[TRECHO DO DOCUMENTO]
----------------------------------------

O conteúdo está disponível em vídeo, áudio ou texto. O usuário avalia cada material com “estrelas”, o que ajuda a plataforma a identificar o seu perfil. Graças à inteligência artificial, as indicações vão se tornando mais assertivas com o tempo de uso. “Se uma pessoa sempre avalia bem os vídeos e mal os textos, então o robô vai oferecendo mais vídeos.”

O ROBÔ TAMBÉM INCENTIVA A ATIVIDADE FÍSICA E DÁ DICAS DE NUTRIÇÃO

Para apoiar o bem-estar emocional dos funcionários, a Ivi também sugere atividade física e dá dicas de nutrição. Por meio de perguntas, o robô entende se a pessoa é sedentária ou se já pratica atividade física e, nesse caso, com qual intensidade, e apresenta planilhas de treino desenvolvidas por Camila Hirsch, educadora física parceira da Hisnëk.

“Fazer atividade física ajuda a manter a saúde mental. O colaborador recebe sua planilha de treinamento e tem um canal para tirar dúvidas e pedir adaptações no treino. Nosso objetivo é movimentar quem ainda não tem uma rotina de academia”

No pilar nutricional, a Ivi fornece conteúdos mostrando como o tipo de alimento ingerido pode influenciar no bem-estar. “Não é um viés estético, e sim de saudabilidade”, diz Carolina.

As caixas da Hisnëk custam cerca de R$ 80.

Os snacks ainda são vendidos no B2C (a cerca de R$ 80, a caixa com 22 itens), mas agora também fazem parte desse “pacote” maior e são oferecidos com desconto (por R$ 66,67) aos funcionários das empresas-clientes. “Queremos quebrar a barreira de preço para uma alimentação mais saudável.”

----------------------------------------

[DADOS REGISTRADOS]
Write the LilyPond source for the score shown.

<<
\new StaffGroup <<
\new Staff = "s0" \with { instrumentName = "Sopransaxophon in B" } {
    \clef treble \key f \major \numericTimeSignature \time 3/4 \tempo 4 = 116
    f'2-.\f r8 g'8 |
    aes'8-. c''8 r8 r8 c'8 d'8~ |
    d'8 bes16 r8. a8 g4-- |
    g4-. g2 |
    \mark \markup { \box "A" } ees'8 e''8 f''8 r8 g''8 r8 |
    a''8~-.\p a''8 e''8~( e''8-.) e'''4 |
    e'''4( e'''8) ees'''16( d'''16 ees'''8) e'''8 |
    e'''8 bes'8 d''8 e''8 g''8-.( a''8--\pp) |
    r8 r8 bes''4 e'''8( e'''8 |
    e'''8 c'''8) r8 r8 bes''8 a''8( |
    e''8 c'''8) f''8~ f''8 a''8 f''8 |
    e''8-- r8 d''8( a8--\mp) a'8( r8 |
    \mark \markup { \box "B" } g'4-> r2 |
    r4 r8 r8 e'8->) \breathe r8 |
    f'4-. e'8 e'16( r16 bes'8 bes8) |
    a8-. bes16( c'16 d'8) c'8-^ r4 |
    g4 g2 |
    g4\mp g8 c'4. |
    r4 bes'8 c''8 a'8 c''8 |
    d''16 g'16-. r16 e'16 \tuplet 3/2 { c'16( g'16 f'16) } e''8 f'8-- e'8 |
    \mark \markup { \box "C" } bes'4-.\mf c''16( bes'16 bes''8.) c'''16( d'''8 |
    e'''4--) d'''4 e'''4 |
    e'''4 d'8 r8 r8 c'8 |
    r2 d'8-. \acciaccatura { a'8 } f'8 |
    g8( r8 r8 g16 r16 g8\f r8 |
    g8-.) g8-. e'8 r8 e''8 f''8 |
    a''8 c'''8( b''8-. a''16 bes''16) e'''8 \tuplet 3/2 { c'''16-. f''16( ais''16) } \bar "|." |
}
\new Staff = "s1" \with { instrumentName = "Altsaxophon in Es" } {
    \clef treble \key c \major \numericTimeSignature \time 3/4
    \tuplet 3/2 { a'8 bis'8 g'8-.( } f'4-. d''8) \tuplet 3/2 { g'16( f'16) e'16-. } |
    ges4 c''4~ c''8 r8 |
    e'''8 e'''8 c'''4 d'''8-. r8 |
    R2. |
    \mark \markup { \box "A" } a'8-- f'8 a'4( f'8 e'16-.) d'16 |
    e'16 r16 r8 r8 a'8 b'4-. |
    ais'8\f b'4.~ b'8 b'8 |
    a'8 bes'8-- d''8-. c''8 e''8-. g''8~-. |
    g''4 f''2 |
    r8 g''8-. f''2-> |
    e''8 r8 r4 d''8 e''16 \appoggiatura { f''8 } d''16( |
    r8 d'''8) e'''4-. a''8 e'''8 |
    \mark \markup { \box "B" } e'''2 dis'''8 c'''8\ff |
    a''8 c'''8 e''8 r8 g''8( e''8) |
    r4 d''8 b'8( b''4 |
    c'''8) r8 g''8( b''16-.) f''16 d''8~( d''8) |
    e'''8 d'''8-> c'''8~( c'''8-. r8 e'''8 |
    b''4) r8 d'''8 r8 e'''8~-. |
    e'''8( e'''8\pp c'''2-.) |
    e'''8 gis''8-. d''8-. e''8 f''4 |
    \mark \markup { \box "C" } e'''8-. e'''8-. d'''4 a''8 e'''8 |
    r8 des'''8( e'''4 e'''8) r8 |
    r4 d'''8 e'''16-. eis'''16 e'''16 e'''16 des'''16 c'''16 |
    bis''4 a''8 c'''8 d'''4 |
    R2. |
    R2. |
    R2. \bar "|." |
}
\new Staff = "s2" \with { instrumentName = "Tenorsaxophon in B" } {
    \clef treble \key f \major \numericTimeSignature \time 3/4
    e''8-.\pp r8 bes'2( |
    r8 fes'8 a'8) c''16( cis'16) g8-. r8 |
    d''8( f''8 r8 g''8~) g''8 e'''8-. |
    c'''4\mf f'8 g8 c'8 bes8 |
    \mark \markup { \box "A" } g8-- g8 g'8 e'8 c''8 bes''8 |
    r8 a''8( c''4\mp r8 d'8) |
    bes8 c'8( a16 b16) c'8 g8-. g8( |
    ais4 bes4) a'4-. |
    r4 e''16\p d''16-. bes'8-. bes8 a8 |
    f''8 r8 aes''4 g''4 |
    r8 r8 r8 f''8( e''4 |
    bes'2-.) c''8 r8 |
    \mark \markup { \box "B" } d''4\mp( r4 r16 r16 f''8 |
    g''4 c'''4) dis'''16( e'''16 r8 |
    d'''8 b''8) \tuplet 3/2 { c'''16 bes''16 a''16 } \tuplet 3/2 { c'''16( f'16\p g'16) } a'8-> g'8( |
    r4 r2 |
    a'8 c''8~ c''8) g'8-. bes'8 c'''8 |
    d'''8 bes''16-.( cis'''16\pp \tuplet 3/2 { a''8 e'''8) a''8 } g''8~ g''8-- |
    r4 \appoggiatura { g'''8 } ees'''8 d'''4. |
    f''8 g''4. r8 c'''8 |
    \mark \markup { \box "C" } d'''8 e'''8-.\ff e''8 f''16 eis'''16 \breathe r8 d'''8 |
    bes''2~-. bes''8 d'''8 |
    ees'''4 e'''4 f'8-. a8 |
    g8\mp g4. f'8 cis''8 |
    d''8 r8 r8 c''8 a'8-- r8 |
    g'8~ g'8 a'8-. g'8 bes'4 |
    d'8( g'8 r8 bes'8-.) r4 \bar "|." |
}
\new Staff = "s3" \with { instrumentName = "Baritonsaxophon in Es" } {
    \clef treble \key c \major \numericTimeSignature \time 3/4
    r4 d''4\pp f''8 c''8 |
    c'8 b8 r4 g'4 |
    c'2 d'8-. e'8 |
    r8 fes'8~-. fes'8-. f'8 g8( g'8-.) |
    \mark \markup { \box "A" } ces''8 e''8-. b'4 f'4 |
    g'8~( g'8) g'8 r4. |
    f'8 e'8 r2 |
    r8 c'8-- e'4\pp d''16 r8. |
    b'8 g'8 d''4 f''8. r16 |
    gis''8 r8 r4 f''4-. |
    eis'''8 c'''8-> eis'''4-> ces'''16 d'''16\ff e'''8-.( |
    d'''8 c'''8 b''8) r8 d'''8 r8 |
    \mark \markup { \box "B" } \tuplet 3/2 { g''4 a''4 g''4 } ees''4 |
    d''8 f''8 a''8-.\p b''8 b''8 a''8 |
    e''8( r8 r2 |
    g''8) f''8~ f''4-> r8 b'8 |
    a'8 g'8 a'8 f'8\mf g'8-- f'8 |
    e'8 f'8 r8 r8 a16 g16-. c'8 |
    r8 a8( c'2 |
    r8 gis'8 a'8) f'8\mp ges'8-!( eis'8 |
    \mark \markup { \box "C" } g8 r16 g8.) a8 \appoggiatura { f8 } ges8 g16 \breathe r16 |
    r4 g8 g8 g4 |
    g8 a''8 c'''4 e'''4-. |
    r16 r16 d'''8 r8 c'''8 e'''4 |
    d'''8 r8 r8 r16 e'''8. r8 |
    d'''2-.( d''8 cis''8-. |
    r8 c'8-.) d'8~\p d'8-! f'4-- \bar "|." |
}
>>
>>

----------------------------------------

[O PROBLEMA] Prossiga com o texto sobre o robô Ivi, da Hisnëk, a partir do ponto em que ele termina. Os registros não têm nenhuma relação com o texto.

[A RESPOSTA]
Por WhatsApp ou e-mail, é possível tirar dúvidas sobre alimentação e rotina com a nutricionista que faz parte da equipe da Hisnëk. “É apenas uma orientação, porque o Conselho [de Nutrição] não permite consultas a distância.” Com as informações captadas, a Ivi cruza as respostas de como a pessoa está se sentindo emocionalmente e faz recomendações alimentares (correlacionando, por exemplo, açúcar e ansiedade).

AS INFORMAÇÕES GERAM RELATÓRIOS QUE PERMITEM AÇÕES PREVENTIVAS

Com a solução pronta, a Hisnëk começou a oferecer o robô em maio de 2019. As informações captadas geram relatórios que permitem às empresas observar se há algum ponto crítico que precise de atenção:

“Mostramos onde é mais urgente fazer uma ação focada. Se várias pessoas do departamento financeiro apresentam um nível elevado de estresse, é um ponto de alerta. As pessoas podem estar a ponto de ter Burnout, então o RH pode usar o dinheiro para prevenção com foco”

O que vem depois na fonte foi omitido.